Bonding lithium and beryllium under pressure
Project leads: Roald Hoffmann, Ph.D., & Richard Hennig, Ph.D., Cornell University
Research title: Emergent reduction of electronic state dimensionality in dense ordered Li-Be alloys
Funding sources: National Science Foundation & the Petroleum Research Fund of the American Chemical Society
The stalwart computing power of the Ohio Supercomputer Center recently played an integral role in a groundbreaking discovery by Cornell University scientists.
By combining theory and computational modeling, the researchers predicted that the lightest known metals in the universe, lithium (Li) and beryllium (Be), will bond under high levels of pressure and form stable — and possibly superconductive — alloys. Under normal conditions, Li and Be repel each other.

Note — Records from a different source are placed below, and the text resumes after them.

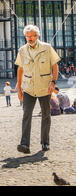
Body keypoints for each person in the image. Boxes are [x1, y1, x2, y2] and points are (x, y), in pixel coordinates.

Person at [15, 24, 60, 154]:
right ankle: (24, 144)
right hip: (28, 88)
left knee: (46, 115)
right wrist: (19, 89)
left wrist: (53, 82)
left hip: (45, 88)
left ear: (37, 36)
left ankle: (45, 143)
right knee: (26, 114)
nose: (30, 38)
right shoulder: (22, 50)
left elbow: (55, 65)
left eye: (32, 36)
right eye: (27, 36)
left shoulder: (47, 48)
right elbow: (20, 69)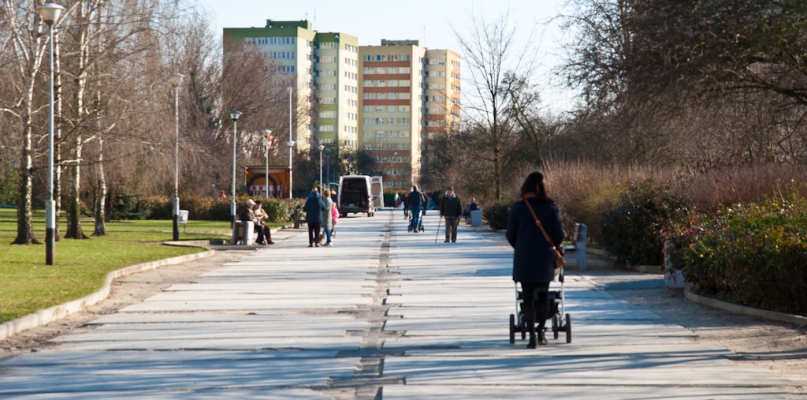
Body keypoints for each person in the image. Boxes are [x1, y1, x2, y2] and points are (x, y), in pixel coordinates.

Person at [506, 172, 565, 349]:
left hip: (524, 257)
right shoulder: (550, 207)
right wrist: (552, 246)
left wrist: (521, 247)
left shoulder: (518, 207)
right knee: (544, 295)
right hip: (544, 257)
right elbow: (559, 234)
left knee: (528, 296)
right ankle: (541, 332)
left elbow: (510, 234)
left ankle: (531, 335)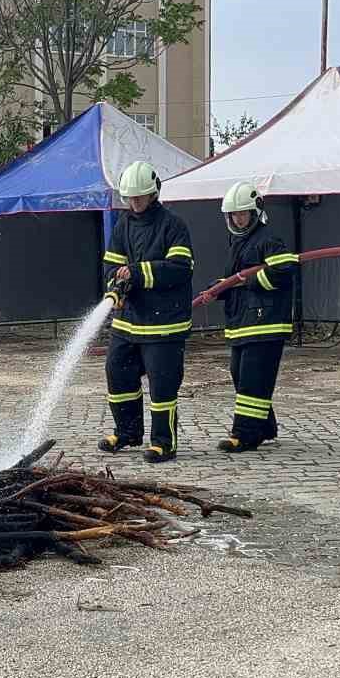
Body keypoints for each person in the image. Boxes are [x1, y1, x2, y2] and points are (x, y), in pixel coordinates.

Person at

Unexpectedly, they also found that the combination creates a quasi two-dimensional electron gas sandwiched between the Li layers of the LiBe alloy.

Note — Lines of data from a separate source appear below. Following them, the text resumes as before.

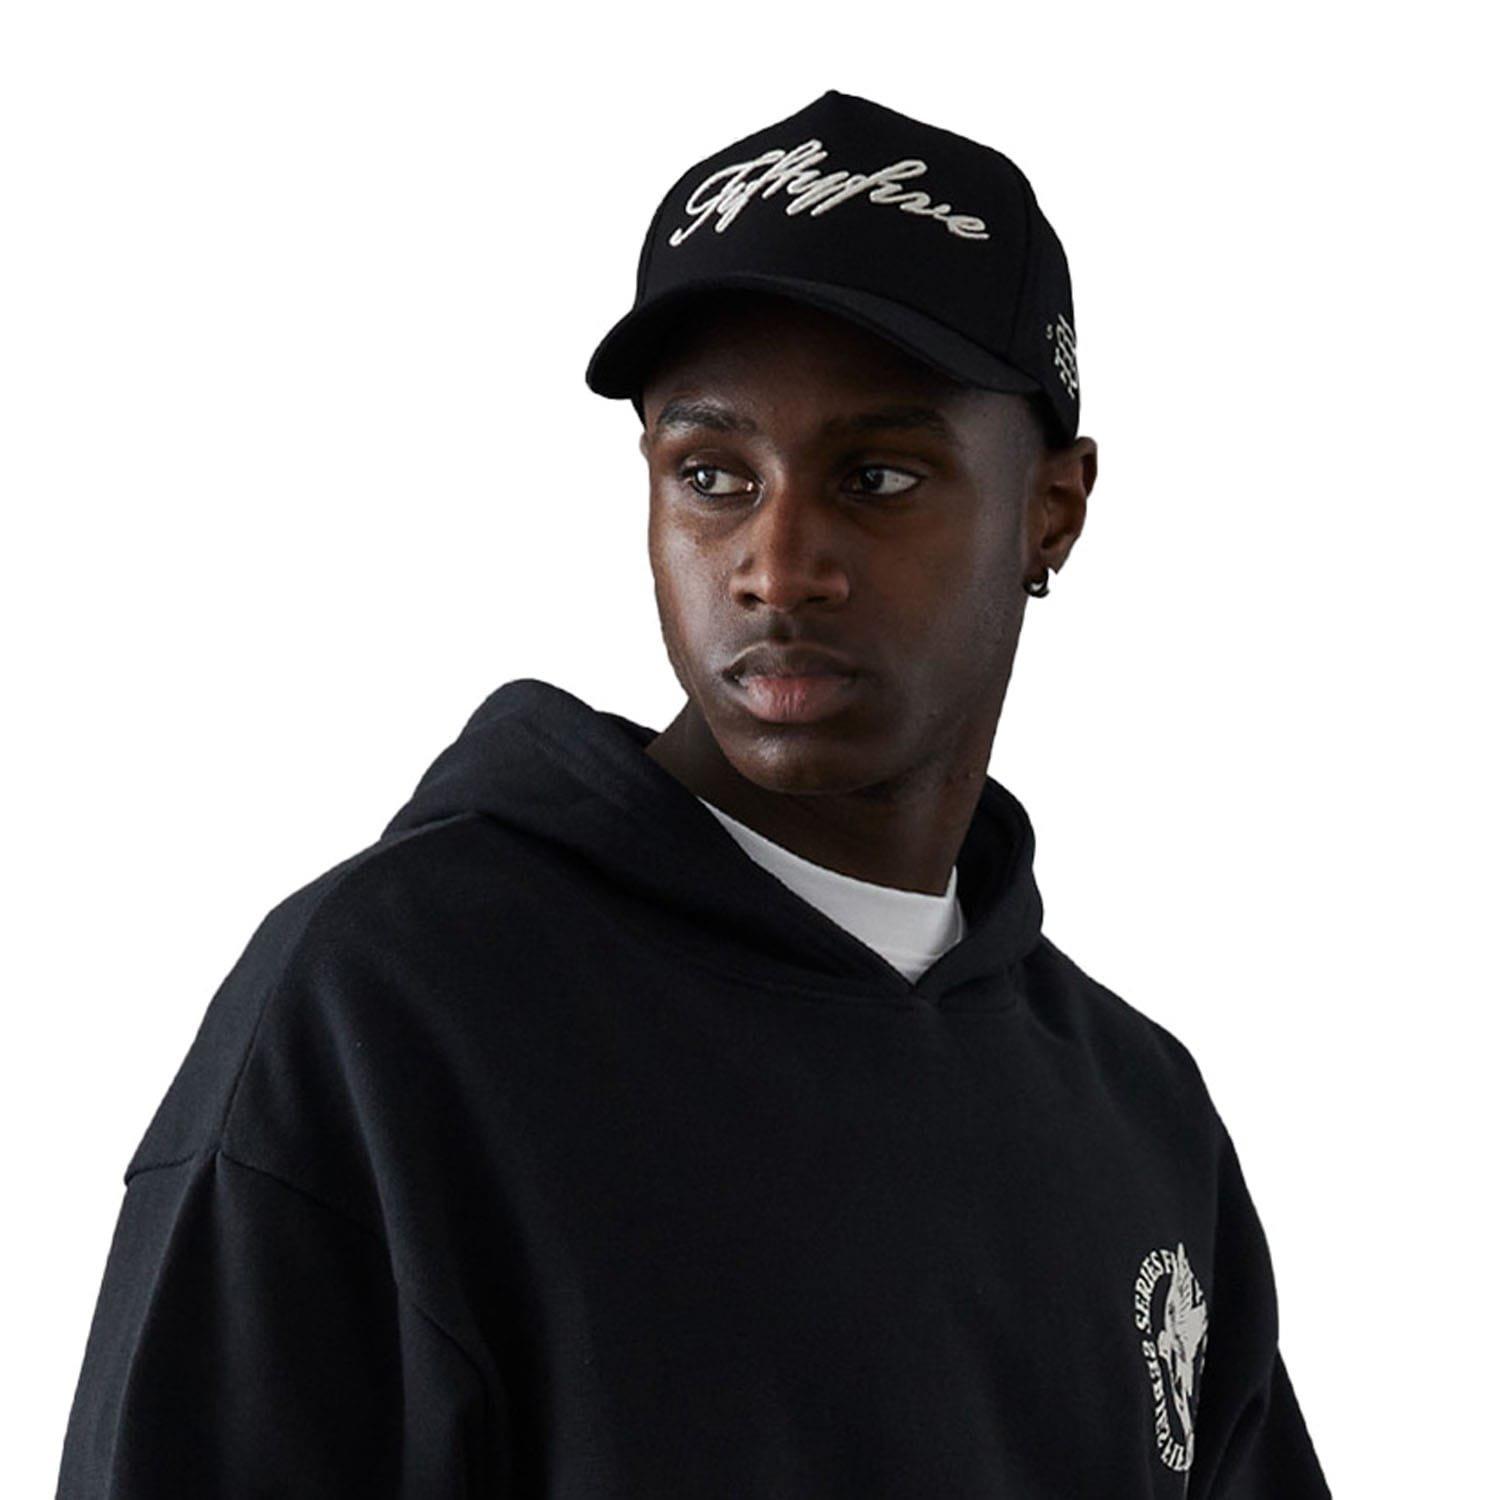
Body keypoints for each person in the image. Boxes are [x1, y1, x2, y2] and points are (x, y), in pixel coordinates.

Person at [56, 89, 1332, 1498]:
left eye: (878, 475)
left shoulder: (1136, 1119)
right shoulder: (387, 1013)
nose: (777, 568)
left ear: (1055, 509)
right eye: (714, 474)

“While I searched for stable high-pressure structures using the random search method, my colleague used chemical information to determine likely stable bond arrangements for LiBe,” said Richard Hennig, Ph.D., a Cornell University professor in materials science and engineering. “OSC’s queuing system enabled us to simultaneously run large numbers of density functional calculations within a few weeks time. This is a great benefit over other supercomputing centers.”

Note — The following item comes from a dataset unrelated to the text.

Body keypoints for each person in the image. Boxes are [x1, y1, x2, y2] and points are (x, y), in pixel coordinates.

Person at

The research, supported by the National Science Foundation, appeared in the Jan. 24, 2008, issue of the journal Nature.
“The Ohio Supercomputer Center was my first choice for computing the structures at each composition and pressure,” Dr. Hennig said. He previously used OSC extensively for ab-initio and quantum Monte Carlo calculations of defects in semiconductors and phase transformation in transition metal alloys as a post-doctorate researcher under Ohio State University Physics Professor John Wilkins. Their on-going collaborations grant Dr. Hennig access to OSC’s supercomputers from Cornell.